Jaguaribe used AI to create an informed series of portraits of other unrecognised women of significance, entitled Bárbaras, which she has represented through collage as stamps and postcards.

  • Another in the series is Aqualtune, an AI portrait of a warrior princess from what was known in her time as Kongo who, during her enslavement in Brazil, was branded on her chest with a flower design made by a hot iron. She fought for her freedom and that of others during the mid-17th century

Silent Hero

Using AI to fill in gaps in historical reference also powers the project by Alexey Yurenev to answer questions about the role his Russian grandfather played in the Red Army during the second world war. His grandfather, he knew, was considered a war hero but as he was no longer alive, Yurenev couldn’t question him as to what part, exactly, he had played.
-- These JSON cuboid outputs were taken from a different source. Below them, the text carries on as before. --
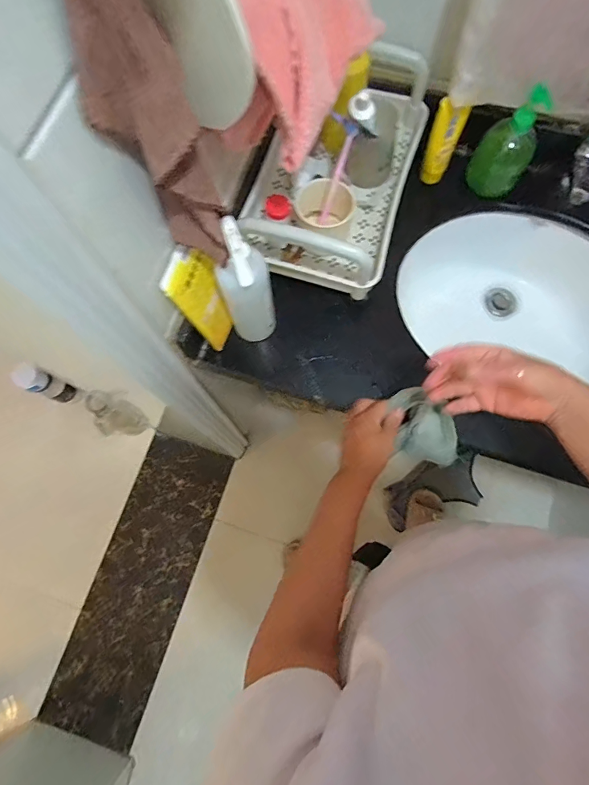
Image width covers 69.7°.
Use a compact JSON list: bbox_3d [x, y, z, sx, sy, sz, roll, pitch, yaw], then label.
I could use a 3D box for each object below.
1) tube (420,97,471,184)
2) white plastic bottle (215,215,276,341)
[{"bbox_3d":[0.233,-0.395,0.665,0.048,0.137,0.041,21,76,6],"label":"tube"},{"bbox_3d":[-0.061,-0.131,0.552,0.065,0.234,0.063,-13,75,-3],"label":"white plastic bottle"}]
Yurenev came up with a method to use image data sources to create machine-generated amalgamations of people, places and events that he then presented to surviving war veterans.
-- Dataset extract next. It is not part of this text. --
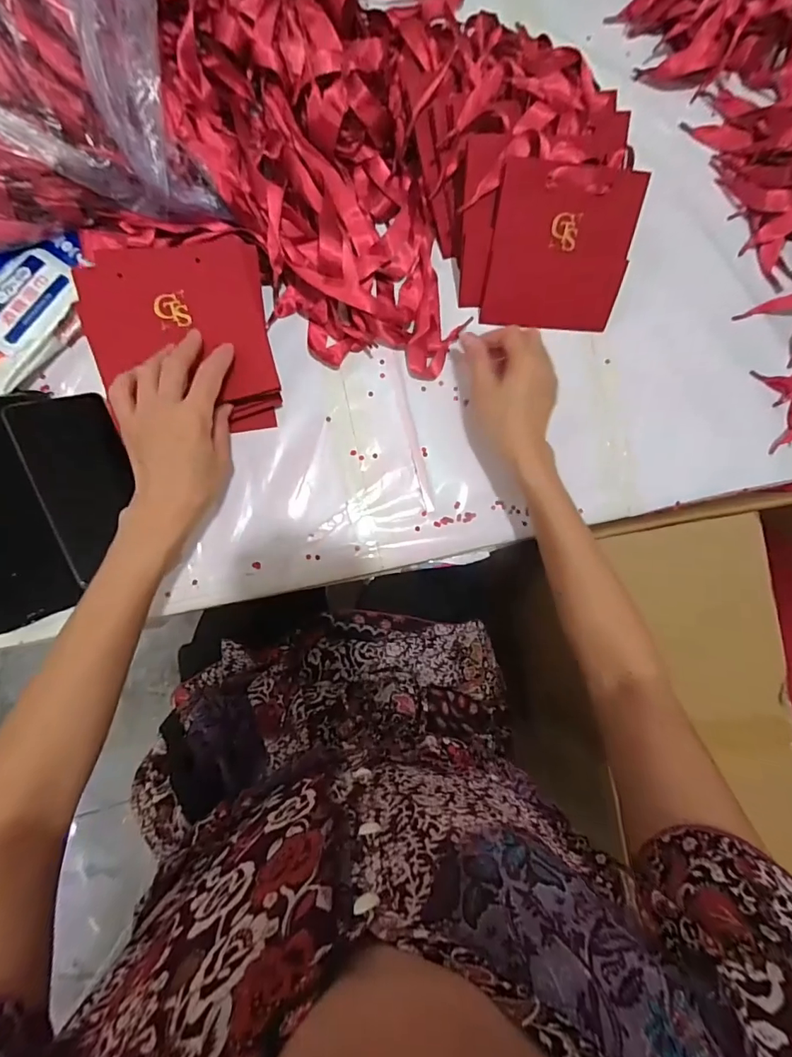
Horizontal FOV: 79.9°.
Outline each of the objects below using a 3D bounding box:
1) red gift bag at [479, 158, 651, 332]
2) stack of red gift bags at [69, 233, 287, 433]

These impressionistic images tapped into a psychological narrative that refreshed the veterans’ interpretations of conflict. Their response was remarkable and prompted fascinating historical testimonies.

New New York

Marrying nostalgia with AI technology gives rise to this series created by Robin Lopvet that revisits the history of photography in New York during the 20th century. From reportage to street photography, his computer-generated reflections play, often with humour, on techniques in colour printing and aesthetic that defined an era.
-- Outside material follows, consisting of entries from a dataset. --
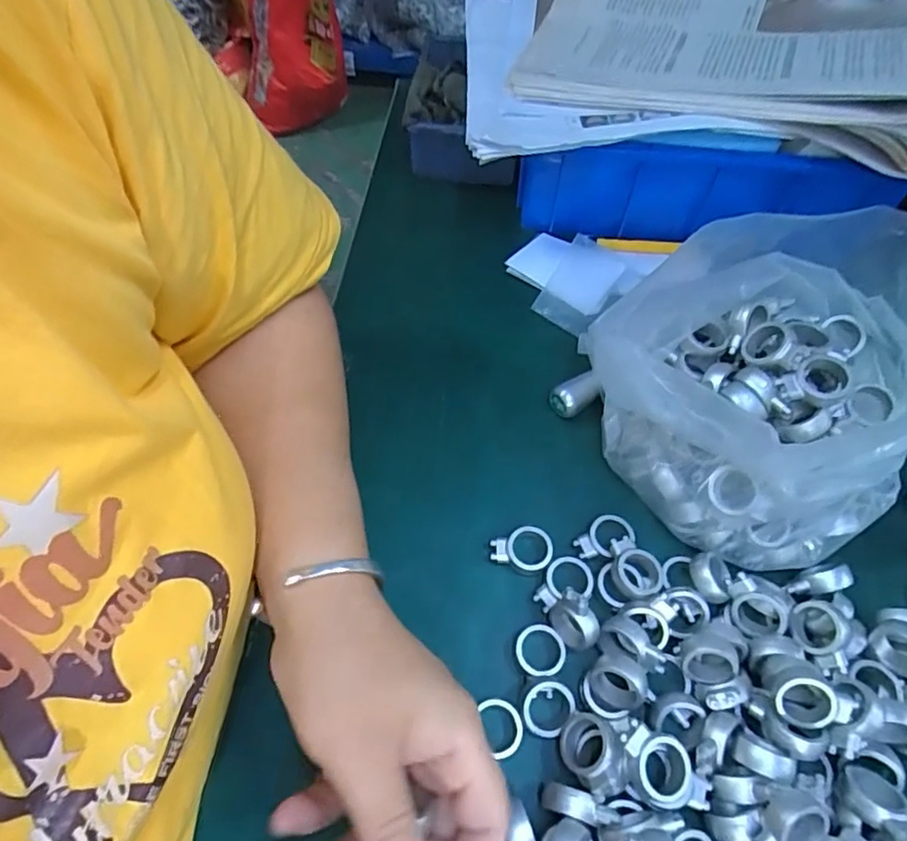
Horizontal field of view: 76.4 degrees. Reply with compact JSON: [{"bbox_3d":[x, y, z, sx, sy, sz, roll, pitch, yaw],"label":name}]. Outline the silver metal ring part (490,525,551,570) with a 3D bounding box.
[{"bbox_3d":[0.038,0.072,0.325,0.034,0.009,0.024,8,58,4],"label":"silver metal ring part"}]

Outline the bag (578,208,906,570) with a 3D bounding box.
[{"bbox_3d":[0.166,-0.023,0.320,0.162,0.103,0.172,1,57,3],"label":"bag"}]

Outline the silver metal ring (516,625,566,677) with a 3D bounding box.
[{"bbox_3d":[0.045,0.118,0.296,0.025,0.008,0.025,1,57,-1],"label":"silver metal ring"}]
The question he seems to be asking is: Can photography only literally describe the world? Or can we use imagination and fiction, like cinematic creations, to explain it?

For those who prefer a more traditional approach and like to enjoy some pure photography, Photo Brussels is not short of treasure.

At the galleries participating throughout the city you can feast your eyes, for example, on the vintage prints of the Japanese photographer Eikoh Hosoe. On display at Galerie Eric Mouchet is his emblematic series Ordeal by Roses, which was dedicated to the novelist Yukio Mishima. Born in 1933, Hosoe rose to international fame as an avant garde artist during the 60s and died just a few months ago. His work pays homage to his love of European Renaissance painting and the art of eroticism.

Timeless Napoli

Nestled into gallery Stieglitz 19 are fragments of life in Napoli by the photographer Anders Petersen. His edgy, intensely cropped black and white prints don’t try to make sense of the chaos of the city but they tell it how it is, bursting with character and atmosphere. The images have such a classic, timeless quality that it comes as a surprise to find that he made them as recently as 2022.

Wolf

In contrast with the claustrophobia of Naples, you can almost taste the mountain air of the European wilderness at Nationale 8 Gallery. In a departure from his roots in reportage and an urban life, Frederik Buyckx took a fine art approach to his project Wolf and went on an adventure to reconnect with the natural world.

In reaching some of Europe’s most challenging environments I wanted to see what it’s like to have to put up with the force of nature, to show its beauty but at the same time the harshness of coping with it

Photo Brussels runs until 23 February at venues across Brussels, Belgium. Fiona Shields was there at the invitation of the festival organisers.